As I’ve mentioned before, I grew up on comic books. And out of all the powers the various super-heroes in those books had, the one I wanted more than anything has been the power of flight.
Human flight has been a dream of mankind since its earliest history. We have the story of Daedalus and Icarus from Classical Mythology of Wayland/Völund the smith from Norse. Pictures of winged humans have been found in cave paintings dating back thousands of years.
There are accounts of people attempting to don wings and fly dating back to about 850 BC. (Hart, Clive. “The Prehistory of Flight.” University of California Press. September 1985.) None of these, so far as we know, were ever successful, at least so far as we know. It is, perhaps, not impossible that some early Lilienthal managed a set of fixed, glider wings that carried him through the air for a while but who has been lost to history (perhaps after suffering Lilienthal’s fate).
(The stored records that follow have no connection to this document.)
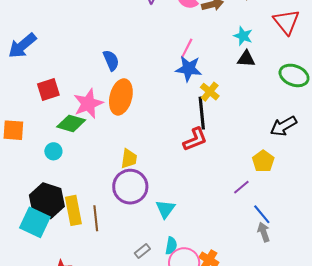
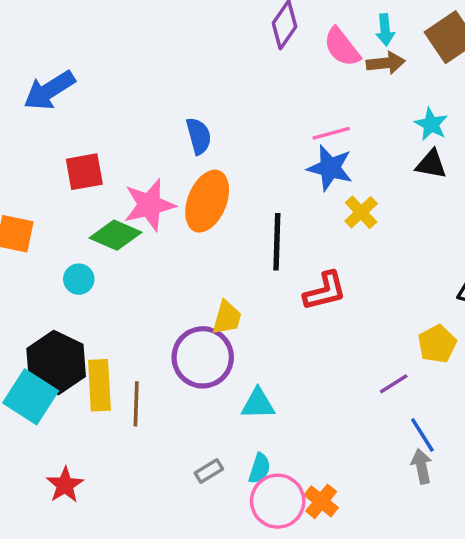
pink line: (187, 49) -> (331, 133), turned 40
black line: (202, 113) -> (277, 242), moved
yellow trapezoid: (129, 159) -> (227, 318), moved
cyan triangle: (165, 209) -> (258, 404), turned 45

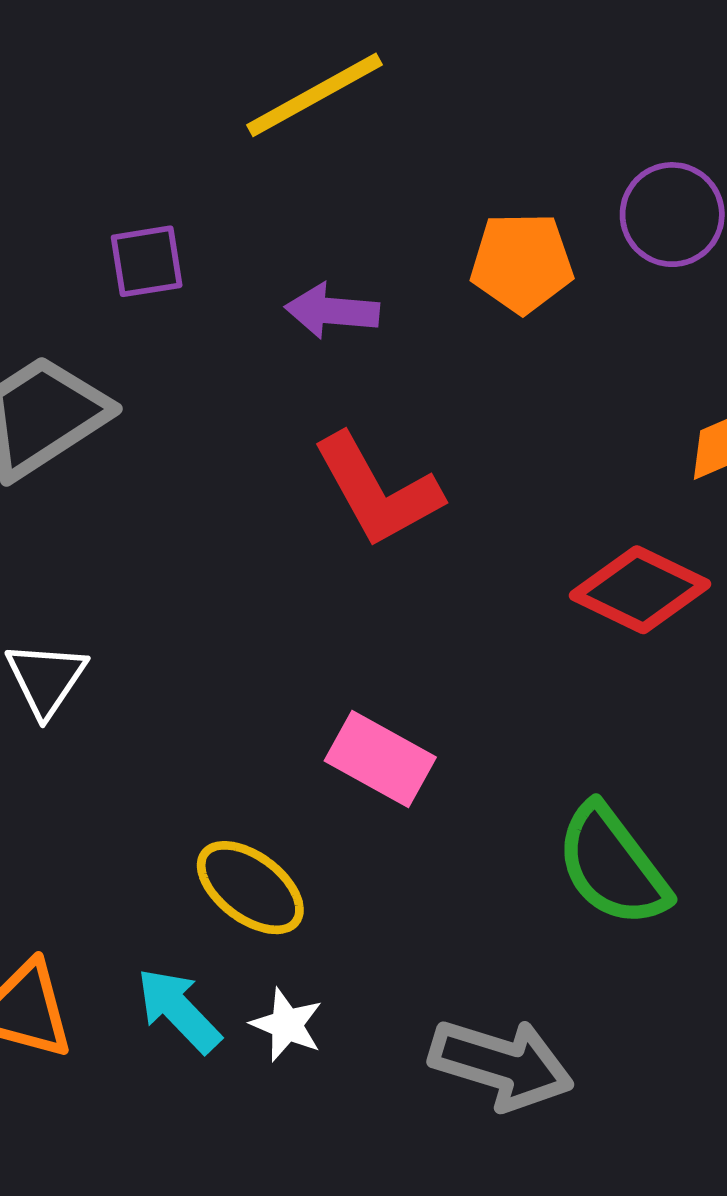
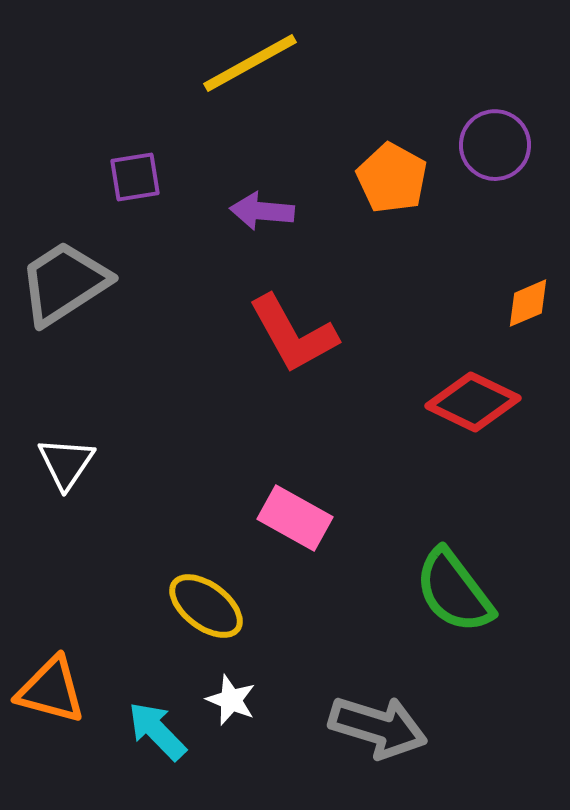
orange pentagon: (522, 263) -> (392, 178), turned 30
cyan arrow: (179, 1010) -> (157, 731), moved

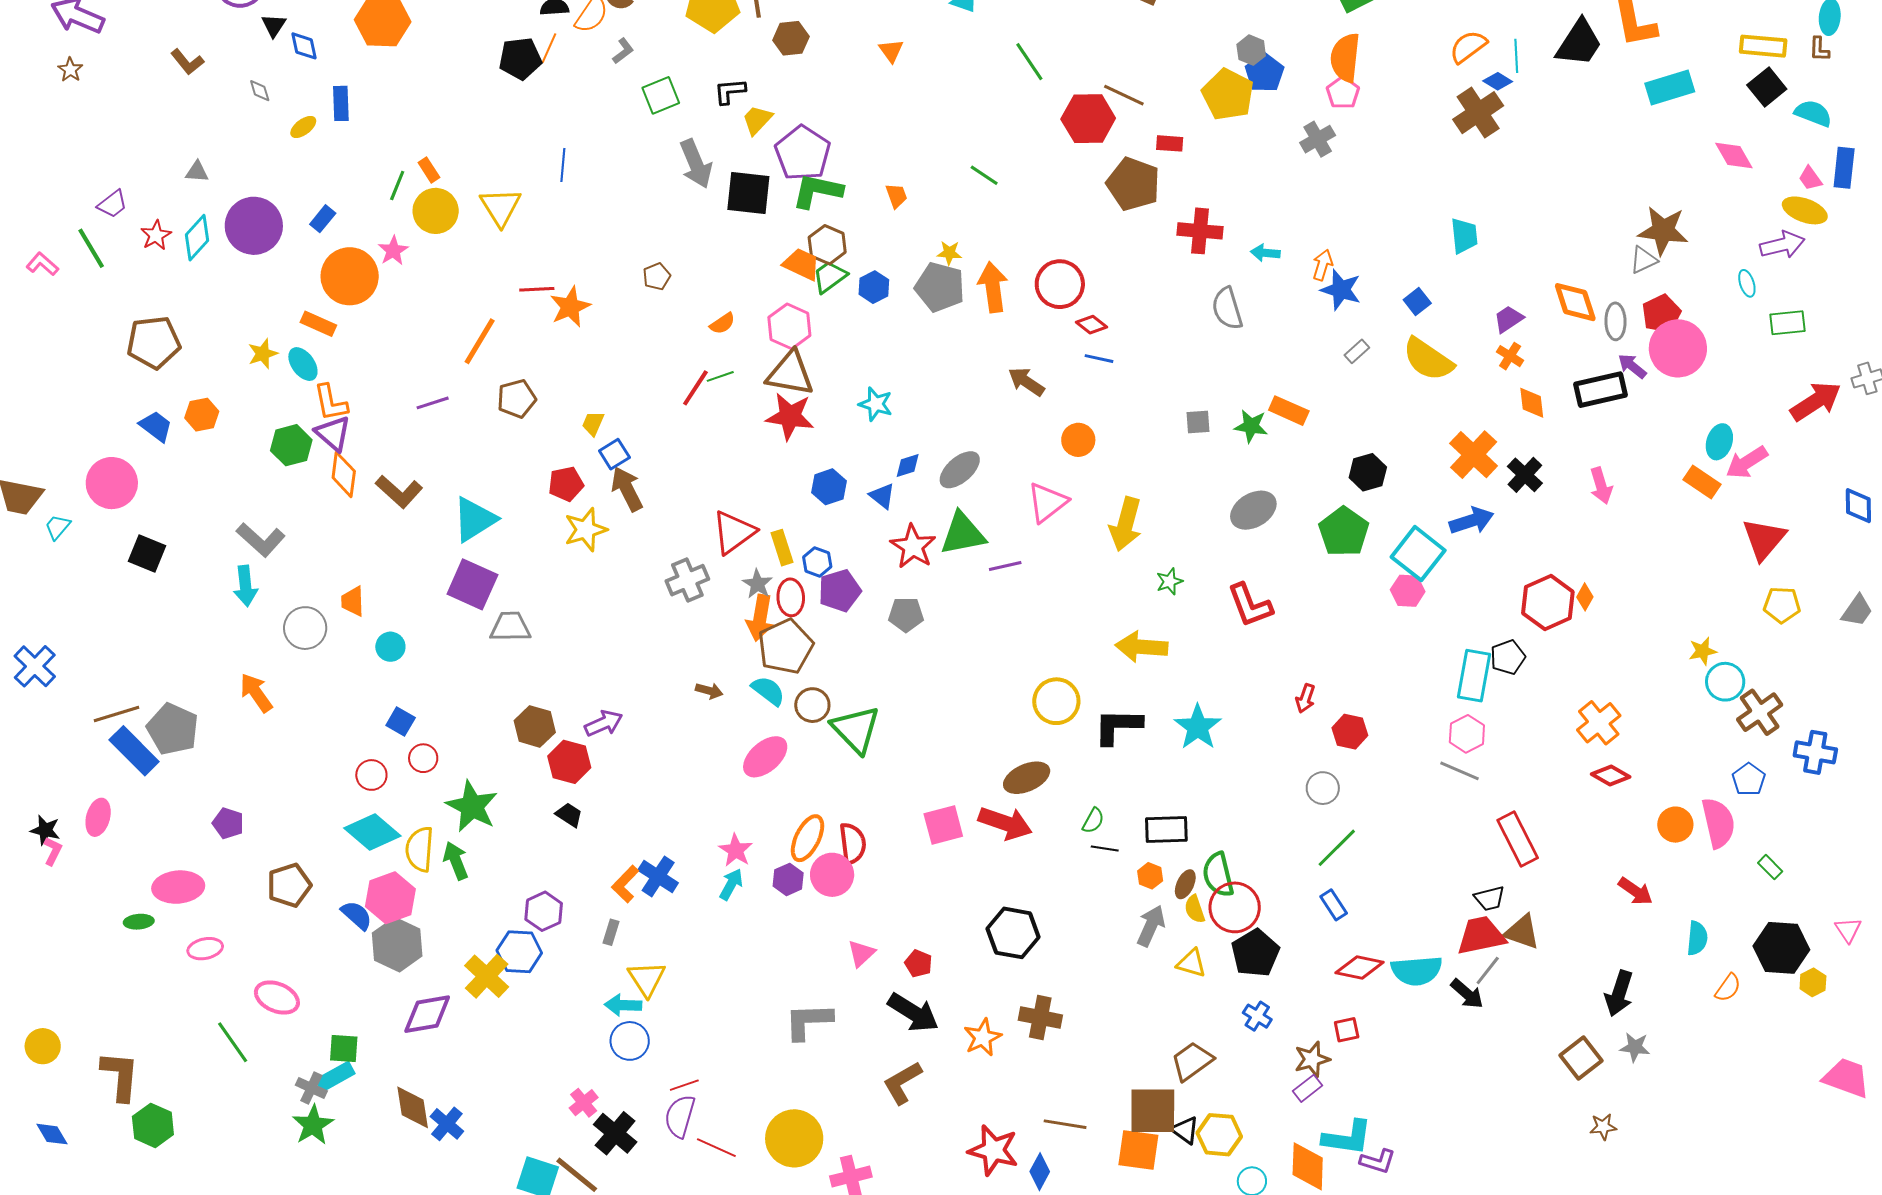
Leonardo Da Vinci drew several concepts for flying machines. In retrospect, none were at all functional.
And so, the dream of leaving the surface of the Earth and travelling in the skies remained just a dream until…
One of the two Montgolfier brothers was watching laundry drying by a fire. Pockets of the damp cloth would occasionally billow upwards. He made later experiments trapping the smoke from a fire which he thought contained something which he called “Mongolfier gas” which he believed possessed a property he named “levity” causing it to rise. He built a box-like chamber of thin wood covered on the sides and top with taffeta cloth. Underneath, he lit some crumpled paper. The box quickly rose and collided with the ceiling.
Joseph recruited his brother into the balloon making endeavor and began making larger balloons with more carrying capacity. Indeed, one of their experiments had sufficient lift so that they lost control of it and it came down two kilometers away where it was, unfortunately, destroyed “by the indiscretion of a passerby.”
Eventually, the brothers were ready for their first public demonstration. For this demonstration they constructed a globular balloon of sackcloth lined with three thin layers of paper. Fishnet over the outside reinforced it.
They took their balloon to Annonay, in Southern France and, on June 4, 1783, in front of a group of dignitaries filled the balloon with “Mongolfier gas” (smokey hot air to us) and let it rise in front of a group of French dignitaries. Like their earlier, lost balloon, this one traveled about 2 km in a flight lasting about 10 minutes. It rose an estimated 1.6 to 2 km into the air.
The dream of flight had taken its first real step.
A few months later, on September 19 1783, a balloon first carried living cargo, a sheep, a duck, and a rooster. And, still later, probably on October 15, a much larger balloon carried the first human passenger, Jacques-Étienne Montgolfier on a short, tethered flight.
Other flights, including the first free flight (on November 21 carrying Pilâtre de Rozier, and the marquis d’Arlandes) quickly followed.
Humanity had taken its first steps beyond the surface of the Earth. It would be more than a century before Otto Lilienthal became the first known person to successfully pilot a heavier than air flying vehicle and another decade after that before the first heavier than air powered flight. But the first steps had been taken.
High Flight
by
John Gillespie Magee, Jr.
Oh! I have slipped the surly bonds of Earth
And danced the skies on laughter-silvered wings;
Sunward I’ve climbed, and joined the tumbling mirth
Of sun-split clouds, — and done a hundred things
You have not dreamed of — wheeled and soared and swung
High in the sunlit silence. Hov’ring there,
I’ve chased the shouting wind along, and flung
My eager craft through footless halls of air . . .
Up, up the long, delirious burning blue
I’ve topped the wind-swept heights with easy grace
Where never lark, or ever eagle flew —
And, while with silent, lifting mind I’ve trod
The high untrespassed sanctity of space,
Put out my hand, and touched the face of God.